Adoptee Rage and the Cat's Tail
When you put a pot on to boil, if you watch it you get some warning as to when the whole thing is going to roil. When you put an adopted person in the world, there’s not always the same early detection system in place for you or for them.
Adoptee rage is like when I lived in Houston and one minute it would be sunny and the next the streets would be flooding with sideways rain.
It is not fun. It’s like buying a new suit or dress and walking out of the store with it on and suddenly having it burst into flames.
Adoptee rage makes life hard for the adopted person and for the people within harm’s range.
The best thing those around an adopted person can do is to listen to every podcast, read every book, every blog, every magazine article there is produced or written by adoptees so you can be immersed in what it is like to be adopted. Being around an adopted person, if you love that person and want to support him or her, is a job. It’s a job with tons of rewards: adopted people tend to have big hearts.
Here’s the thing. Many people, when they adopt a child or a baby, think they just got something of their very own. You are my child. Mine. And this is both true and not true. Adopting a person and labelling it mine is sort of like getting a cat and holding on to its tail for the rest of its life.
Mine, for many people means, I am your parent now and so you can forget where you came from. You now have us (or if you adopted as a single person, me) and so in order for me to be able to keep the myth of mine alive, I need you to forget you had a past. I need you to forget their was another man and woman involved.
You, Child, are mine: I have the paperwork to prove it, the receipts. And I should be enough for you.
If you betray me, Child, if you say you need more, you need to know your roots, I will suffer mightily. That was not part of the agreement. I paid for you. I signed the papers. I am “mother.” I am “father.” You need to forget the others so I can sleep at night without worrying you will disappear.
I never know what’s going to trigger my rage, but it comes from a core feeling of someone has a hold of my tail and I am not free. Something is very, very wrong. Why won’t they let go? Is there something wrong with me?
Today what triggered my rage was hearing about a mother who was upset that her son, whom she had adopted over twenty-five years ago, wanted to search for his birth parents. I just don’t get it. How can you ask someone to ignore his origin for your comfort? How do you not understand the long-term psychological damage this will do to the adopted person?
Mine. Mine. Mine. Mine.
A mine is a deep hole where one had dug for some kind of treasure.
When you adopt, you do get a treasure.
Raise your child, love him, do what is best.
Let your child go.
See what happens.
Know that I never say my adopted mom, my adopted dad. Know that my biggest regret when my mom died is that she and I never got to hold each other and cry about the fact that I was adopted, cry over our losses, cry over the fact that no matter how much both of us might have wanted it, she was not my only mother.
At the bottom of the boil, rage is not rage. It's a broken heart twisting for understanding and relief.
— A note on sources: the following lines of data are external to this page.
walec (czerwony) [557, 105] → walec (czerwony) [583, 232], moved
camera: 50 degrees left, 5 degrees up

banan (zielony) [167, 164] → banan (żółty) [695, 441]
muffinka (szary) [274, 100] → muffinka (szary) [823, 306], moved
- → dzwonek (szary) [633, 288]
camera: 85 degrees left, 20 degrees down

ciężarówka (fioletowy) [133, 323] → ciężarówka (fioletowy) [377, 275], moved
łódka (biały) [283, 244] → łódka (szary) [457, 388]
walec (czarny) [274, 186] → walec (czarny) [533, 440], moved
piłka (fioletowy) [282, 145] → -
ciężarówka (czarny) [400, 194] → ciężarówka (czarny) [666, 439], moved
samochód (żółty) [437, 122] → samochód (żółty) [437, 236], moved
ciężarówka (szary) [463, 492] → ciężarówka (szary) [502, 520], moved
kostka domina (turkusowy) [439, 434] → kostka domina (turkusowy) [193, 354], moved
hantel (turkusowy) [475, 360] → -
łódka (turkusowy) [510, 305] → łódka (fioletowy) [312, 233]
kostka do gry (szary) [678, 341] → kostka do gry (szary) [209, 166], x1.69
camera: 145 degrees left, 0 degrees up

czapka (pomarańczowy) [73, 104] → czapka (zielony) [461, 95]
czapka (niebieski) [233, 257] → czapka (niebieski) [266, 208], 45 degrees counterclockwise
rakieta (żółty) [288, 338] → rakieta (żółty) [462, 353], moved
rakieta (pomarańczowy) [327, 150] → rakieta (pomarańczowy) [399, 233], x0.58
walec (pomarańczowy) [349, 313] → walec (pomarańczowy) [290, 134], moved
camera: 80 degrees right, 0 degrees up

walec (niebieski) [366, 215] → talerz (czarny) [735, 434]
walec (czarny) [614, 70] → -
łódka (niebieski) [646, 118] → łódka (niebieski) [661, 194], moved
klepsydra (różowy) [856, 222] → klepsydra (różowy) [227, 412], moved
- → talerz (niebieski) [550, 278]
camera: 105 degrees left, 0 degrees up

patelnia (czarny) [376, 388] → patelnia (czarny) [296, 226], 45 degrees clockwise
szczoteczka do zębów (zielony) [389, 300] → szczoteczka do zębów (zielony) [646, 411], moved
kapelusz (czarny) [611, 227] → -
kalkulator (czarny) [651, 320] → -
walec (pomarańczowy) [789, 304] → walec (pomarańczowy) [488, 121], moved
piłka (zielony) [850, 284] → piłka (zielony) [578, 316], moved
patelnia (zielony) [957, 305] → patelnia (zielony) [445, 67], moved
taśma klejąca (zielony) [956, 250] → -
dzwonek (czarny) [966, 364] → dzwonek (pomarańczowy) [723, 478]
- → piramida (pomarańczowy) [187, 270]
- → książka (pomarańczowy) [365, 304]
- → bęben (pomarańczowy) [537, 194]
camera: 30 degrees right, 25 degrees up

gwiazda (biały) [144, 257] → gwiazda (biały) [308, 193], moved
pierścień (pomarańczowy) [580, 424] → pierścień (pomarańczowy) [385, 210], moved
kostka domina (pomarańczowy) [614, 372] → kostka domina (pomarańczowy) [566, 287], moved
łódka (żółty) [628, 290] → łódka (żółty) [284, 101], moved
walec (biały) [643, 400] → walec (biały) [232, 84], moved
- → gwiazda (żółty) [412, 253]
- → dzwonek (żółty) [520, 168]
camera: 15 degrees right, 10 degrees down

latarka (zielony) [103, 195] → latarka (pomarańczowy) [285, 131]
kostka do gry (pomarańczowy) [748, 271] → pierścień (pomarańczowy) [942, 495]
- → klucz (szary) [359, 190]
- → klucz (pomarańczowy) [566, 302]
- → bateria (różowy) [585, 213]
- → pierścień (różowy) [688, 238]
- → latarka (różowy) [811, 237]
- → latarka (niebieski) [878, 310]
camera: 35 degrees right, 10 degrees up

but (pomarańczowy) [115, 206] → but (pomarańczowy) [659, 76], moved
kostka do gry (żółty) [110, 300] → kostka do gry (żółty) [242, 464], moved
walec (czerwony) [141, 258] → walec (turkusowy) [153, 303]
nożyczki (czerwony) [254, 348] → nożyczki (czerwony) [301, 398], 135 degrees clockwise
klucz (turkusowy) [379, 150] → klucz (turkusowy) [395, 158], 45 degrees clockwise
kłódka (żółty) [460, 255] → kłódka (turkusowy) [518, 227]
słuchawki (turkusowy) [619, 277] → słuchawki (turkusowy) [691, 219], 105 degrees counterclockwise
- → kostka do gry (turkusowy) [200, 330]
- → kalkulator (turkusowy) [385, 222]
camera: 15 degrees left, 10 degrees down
Maybe if adoptee rage had a sound it would be something like hold me, don't hold me, hold me, don't hold me, and the push pull of the need to be held and the need to be free would, when sung, make it seem like one of two things: 1. nothing is possible 2. anything is possible.
And the best thing we can do, both adopted and non adopted people, is to bear witness, cling to the knowledge that storm clouds pass, and know that a baby thrives when it is held and sung to and made to feel everything will be okay, and to act accordingly.